Я имею в виду вот что: стилистика повести в момент, когда Лиза впала в свою оперную истерику, незаметно для читателя резко переламывается пополам: до лизиной истерики подпольный человек писал сугубо реалистически., после лизиной истерики он впадает в сугубый романтизм.
В самом деле, до лизиной истерики романтике Высокого и Прекрасного был отведен пресловутый, как герой называет "угол", в котором он предавался своим романтическим фантазиям, а остальная жизнь (чиновничья жизнь героя и жизнь остальных персонажей) протекала во вполне реальном пространстве. Романтике был отведен реалистический (то есть натурально правдоподобный) угол – в реальной жизни многим чувствительным и слабовольным людям свойственно фантазировать, равно как и преувеличенно каяться. Но как только на месте героя в романтическом углу оказывается проститутка Лиза, сам герой теряет этот свой угол, и ему остается неуютно прозябать в пространстве реализма, что не так уж для него натурально. Теперь проститутка Лиза покидает низкую жизнь, и, проснувшись к моральным и этическим ценностям, царящим в области Высокого и Прекрасного, собирается в своей личной жизни вступить в борьбу за них и тем самым неизбежно вступить в крайне не свойственный ей мир фантазий (первый шаг: неловкий показ герою любовного письма от какого-то студента; второй шаг: необдуманный приход к герою, кончающийся для нее тем же, чем закончилась для героя попытка участвовать в обеде со школьными друзьями). Герой хорошо понимает это и потому замечает: "Пришло мне тоже в взбудораженную мою голову, что роли ведь теперь окончательно переменились, что героиня теперь она, а я точно такое же униженное и раздавленное создание, каким она была передо мной в ту ночь…". Действительно, если он теряет свой угол, в котором царят правила Высокого и Прекрасного и в котором он сам царит как их высокодостойный представитель, если угол идеального перестает для него существовать – что тогда остается на его долю, какая жизненная роль?
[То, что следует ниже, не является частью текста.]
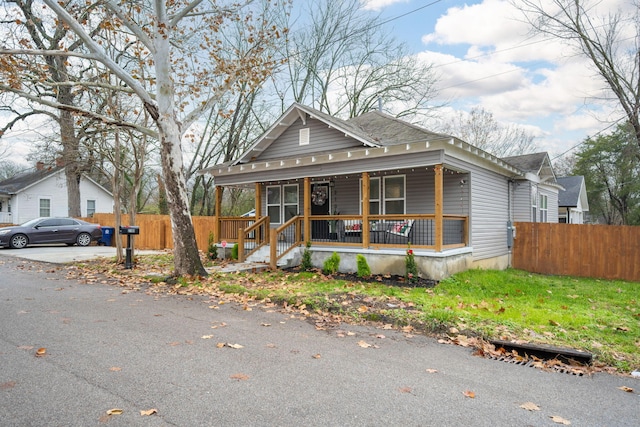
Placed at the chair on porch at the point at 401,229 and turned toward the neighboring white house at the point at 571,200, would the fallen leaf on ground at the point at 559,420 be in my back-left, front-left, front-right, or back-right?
back-right

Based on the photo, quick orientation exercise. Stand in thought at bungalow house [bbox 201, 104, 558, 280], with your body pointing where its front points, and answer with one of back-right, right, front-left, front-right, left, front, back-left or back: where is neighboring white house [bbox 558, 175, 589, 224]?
back

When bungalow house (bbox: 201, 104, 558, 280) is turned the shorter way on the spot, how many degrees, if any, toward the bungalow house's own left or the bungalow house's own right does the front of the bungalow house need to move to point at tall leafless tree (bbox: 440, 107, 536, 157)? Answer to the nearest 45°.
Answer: approximately 135° to the bungalow house's own right

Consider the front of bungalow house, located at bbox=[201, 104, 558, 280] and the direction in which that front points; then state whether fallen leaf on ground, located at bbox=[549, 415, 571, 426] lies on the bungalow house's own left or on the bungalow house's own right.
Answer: on the bungalow house's own left

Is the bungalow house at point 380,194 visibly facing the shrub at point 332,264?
yes

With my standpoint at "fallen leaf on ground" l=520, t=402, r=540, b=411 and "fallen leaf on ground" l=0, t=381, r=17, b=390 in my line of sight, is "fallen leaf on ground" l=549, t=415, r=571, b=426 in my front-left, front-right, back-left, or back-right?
back-left

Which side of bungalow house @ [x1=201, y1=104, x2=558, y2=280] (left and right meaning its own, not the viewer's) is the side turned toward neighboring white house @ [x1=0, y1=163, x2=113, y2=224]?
right

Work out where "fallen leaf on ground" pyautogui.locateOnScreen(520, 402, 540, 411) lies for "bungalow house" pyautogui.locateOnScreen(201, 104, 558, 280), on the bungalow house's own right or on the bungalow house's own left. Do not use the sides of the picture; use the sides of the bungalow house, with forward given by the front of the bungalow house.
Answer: on the bungalow house's own left

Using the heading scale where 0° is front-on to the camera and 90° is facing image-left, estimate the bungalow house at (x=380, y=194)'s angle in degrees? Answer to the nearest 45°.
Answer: approximately 45°

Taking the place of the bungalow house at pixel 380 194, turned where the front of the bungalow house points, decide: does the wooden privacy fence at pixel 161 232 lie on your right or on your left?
on your right
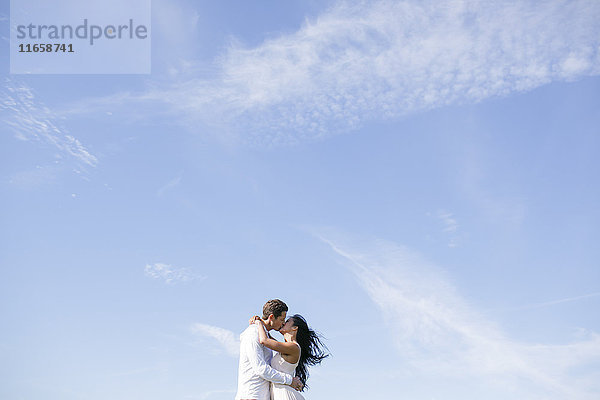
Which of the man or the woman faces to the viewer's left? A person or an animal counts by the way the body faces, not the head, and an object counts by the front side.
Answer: the woman

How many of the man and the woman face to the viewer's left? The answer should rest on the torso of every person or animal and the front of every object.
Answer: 1

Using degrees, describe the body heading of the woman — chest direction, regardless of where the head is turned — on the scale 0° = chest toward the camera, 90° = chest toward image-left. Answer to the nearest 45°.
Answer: approximately 90°

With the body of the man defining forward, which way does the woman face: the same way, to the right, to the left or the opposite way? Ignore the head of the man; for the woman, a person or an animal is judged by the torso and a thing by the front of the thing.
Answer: the opposite way

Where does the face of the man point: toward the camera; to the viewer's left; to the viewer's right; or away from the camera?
to the viewer's right

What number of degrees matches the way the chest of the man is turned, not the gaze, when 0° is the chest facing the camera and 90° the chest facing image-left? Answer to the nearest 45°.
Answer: approximately 270°

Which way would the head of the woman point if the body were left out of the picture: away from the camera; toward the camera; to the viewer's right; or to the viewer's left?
to the viewer's left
У него и без того нет никакого чувства собственного достоинства, кроме осознания себя представителем пусть нереальных, а все равно высших человеческих ценностей, – но если потеряет это представительство, разумеется, ему останется только роль "униженного и раздавленного создания", больше никакая…
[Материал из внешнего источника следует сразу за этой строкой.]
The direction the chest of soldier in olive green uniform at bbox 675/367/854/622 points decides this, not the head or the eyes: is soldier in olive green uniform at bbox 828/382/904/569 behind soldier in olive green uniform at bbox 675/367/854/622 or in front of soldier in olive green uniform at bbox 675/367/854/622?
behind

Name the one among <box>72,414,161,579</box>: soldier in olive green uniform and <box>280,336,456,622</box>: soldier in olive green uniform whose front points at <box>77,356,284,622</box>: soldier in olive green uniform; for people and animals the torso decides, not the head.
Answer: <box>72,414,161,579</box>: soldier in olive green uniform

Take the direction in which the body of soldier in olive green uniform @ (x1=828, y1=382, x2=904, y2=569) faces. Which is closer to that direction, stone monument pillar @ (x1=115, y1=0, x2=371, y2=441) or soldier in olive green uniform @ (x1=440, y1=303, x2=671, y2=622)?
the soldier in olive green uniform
Вот почему реплику героя, что теперь Лиза стала романтической героиней, невозможно переоценить. Эта реплика глубоко иронична, потому что она указывает на парадокс ситуации. До сих пор романтика в повести высмеивалась, обитая на берегу озера Комо, но сейчас она вдруг реализуется в самом что ни на есть низко-реалистическом месте, публичном доме, и начинается она с совершенно иного, невиданного еще в повести языка, которым описываются истерика и конвульсии, которые нападают на Лизу.
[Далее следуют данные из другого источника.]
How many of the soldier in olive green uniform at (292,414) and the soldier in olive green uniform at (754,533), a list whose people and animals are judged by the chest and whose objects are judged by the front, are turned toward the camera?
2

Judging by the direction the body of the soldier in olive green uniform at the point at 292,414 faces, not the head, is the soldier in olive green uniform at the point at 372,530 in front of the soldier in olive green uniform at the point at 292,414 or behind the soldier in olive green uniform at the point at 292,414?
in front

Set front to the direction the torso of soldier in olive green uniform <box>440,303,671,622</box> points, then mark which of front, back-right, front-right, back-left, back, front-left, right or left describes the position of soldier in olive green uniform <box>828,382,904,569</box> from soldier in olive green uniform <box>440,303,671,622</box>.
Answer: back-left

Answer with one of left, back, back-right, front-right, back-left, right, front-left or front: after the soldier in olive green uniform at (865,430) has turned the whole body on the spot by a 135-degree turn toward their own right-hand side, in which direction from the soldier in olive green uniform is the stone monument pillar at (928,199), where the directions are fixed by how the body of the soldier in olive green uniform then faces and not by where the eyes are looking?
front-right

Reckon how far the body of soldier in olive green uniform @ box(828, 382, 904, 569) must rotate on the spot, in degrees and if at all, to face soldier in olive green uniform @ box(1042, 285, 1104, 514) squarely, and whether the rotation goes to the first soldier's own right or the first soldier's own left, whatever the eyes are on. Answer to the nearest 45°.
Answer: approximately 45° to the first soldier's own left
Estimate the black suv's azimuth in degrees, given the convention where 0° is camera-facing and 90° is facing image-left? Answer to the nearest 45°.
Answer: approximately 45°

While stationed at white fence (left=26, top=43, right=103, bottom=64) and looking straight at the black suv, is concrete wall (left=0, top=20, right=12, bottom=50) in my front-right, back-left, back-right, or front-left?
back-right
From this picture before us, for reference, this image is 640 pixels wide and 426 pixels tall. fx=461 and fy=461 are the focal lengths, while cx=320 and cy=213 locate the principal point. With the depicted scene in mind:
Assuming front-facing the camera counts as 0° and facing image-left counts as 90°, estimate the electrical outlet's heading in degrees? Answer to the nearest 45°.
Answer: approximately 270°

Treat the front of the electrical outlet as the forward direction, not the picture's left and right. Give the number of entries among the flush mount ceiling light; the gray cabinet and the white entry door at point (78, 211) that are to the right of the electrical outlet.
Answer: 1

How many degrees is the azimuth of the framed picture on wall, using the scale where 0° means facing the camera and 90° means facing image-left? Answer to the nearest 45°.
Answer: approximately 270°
Важно отметить, что в сюжете раскаивающейся проститутки нет ничего от натурального реализма. Зайдите в любой даже не слишком известный музей изобразительного искусства и вы обязательно увидите на стене хотя бы одно изображение Лизы, и именно в момент, когда она со слезами преображается, – только на картине ее зовут Марией Магдалиной. Преображение Лизы – это не "характерная" жизненная история и даже вообще не "история", это миф христианской цивилизации, неизвестно когда возникнувший, но официально санкционированный в шестом веке папой Григорием Великим и ставший с тех пор символом (и одновременно стереотипом) метафизики христианской сентиментальной романтики (новейшие исследования раннехристианских текстов не находят ни малейшего подтверждения реальности этого мифа).